Dabbling in a digital-currency exchange, shared office spaces and booze, a British man’s somewhat hackneyed start-up visions disguised a $36 million fraud, U.S. prosecutors say.

MANHATTAN (CN) — With prosecutors bursting his Silicon Valley bubble, a British entrepreneur’s tech-friendly enterprises could land him a decades-long stint in a U.S. federal prison.

The start-up companies on Renwick Haddow’s portfolio would strike a familiar chord to anyone with a passing knowledge of the e-commerce or sharing economies.

Bitcoin Store purported to be an exchange to buy and sell the online digital currency.

Bar Works billed itself as a place to convert restaurants and bars into shared office spaces.

Though perhaps not the most original ideas, investors poured roughly $36 million into Haddow’s brainchildren through the self-styled crowdfunding portal InCrowd Equity for nearly three years, prosecutors say.

As U.S. prosecutors unsealed criminal charges against him Friday in Manhattan, however, 48-year-old Haddow’s dreams of tech fortune came crashing down.

“As alleged, Renwick Haddow misled investors about critical facts, including the performance and operations of companies he controlled,” Acting U.S. Attorney Joon Kim said in a statement.
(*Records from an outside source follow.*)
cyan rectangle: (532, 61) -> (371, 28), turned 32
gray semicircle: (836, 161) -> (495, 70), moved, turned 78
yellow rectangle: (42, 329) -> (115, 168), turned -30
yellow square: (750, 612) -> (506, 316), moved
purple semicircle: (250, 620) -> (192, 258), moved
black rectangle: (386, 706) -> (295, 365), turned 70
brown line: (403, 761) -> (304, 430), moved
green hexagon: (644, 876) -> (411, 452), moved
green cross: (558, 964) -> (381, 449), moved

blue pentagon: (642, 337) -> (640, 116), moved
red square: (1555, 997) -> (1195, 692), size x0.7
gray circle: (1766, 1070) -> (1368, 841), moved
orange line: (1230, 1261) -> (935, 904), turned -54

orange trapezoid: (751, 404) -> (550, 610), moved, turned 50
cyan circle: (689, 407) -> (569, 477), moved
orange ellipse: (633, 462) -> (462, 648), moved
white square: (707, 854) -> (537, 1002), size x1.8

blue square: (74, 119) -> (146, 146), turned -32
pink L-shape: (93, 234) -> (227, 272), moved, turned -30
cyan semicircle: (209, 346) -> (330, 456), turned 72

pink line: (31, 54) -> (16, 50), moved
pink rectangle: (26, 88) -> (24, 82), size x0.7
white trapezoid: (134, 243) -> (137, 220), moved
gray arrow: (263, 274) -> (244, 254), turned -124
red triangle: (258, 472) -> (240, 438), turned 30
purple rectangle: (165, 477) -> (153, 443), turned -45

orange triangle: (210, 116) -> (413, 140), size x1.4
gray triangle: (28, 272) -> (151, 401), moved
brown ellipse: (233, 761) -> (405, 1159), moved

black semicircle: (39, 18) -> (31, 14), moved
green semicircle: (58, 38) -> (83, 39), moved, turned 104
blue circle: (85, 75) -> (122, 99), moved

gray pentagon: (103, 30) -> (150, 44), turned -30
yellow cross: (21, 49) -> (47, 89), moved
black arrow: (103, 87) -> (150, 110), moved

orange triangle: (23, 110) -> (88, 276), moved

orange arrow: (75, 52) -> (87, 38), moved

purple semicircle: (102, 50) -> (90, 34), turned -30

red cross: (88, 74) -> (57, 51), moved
Prosecutors note that U.K. regulators disqualified Haddow in 2008 from serving as a director of any company registered in his country — a punishment for having made misleading statements about the financial health of a now-insolvent business.

Upon relocating to New York in late 2014, according to the complaint, Haddow began issuing promotional materials under an alter ego as the self-styled CEO of Bar Works.

“These materials, frequently signed by ‘Jonathan Black,’ often described Black's purported experience as ‘finance director/financial controller of two chains of bars in the U.K. (Regent Inns PLC — market value US$400m)’ and touted his role in setting up ‘a number of new ventures, including recently ‘Car Share,’ a car sharing app,” the 16-page complaint states.

Saying the scheme lasted from November 2014 to June 2017, prosecutors say Haddow transferred Bar Works investment money to bank accounts in more than 40 countries, including China, Cyprus, Morocco, Mauritius, Kuwait, Lebanon, Poland, Thailand, and Turkey.

Haddow could face up to 20 years in prison if convicted of two counts wire fraud.

The Securities and Exchange Commission brought a parallel case against Haddow in Manhattan as well, noting that it obtained an emergency asset freeze on Haddow’s assets, including real estate he bought for Bar Works on Seventh Avenue in Manhattan and at 615 Sacramento St. in San Francisco.

The SEC’s New York director Andrew Calamari remarked that Haddow’s “trendy companies” were not what they seemed.

“In reality, Haddow controlled the companies from behind the scenes and they were far from profitable,” Calamari said in a statement.

Haddow’s attorney Edward Little, a partner at the New York office of Hughes Hubbard & Reed, has not responded to an email sent outside business hours.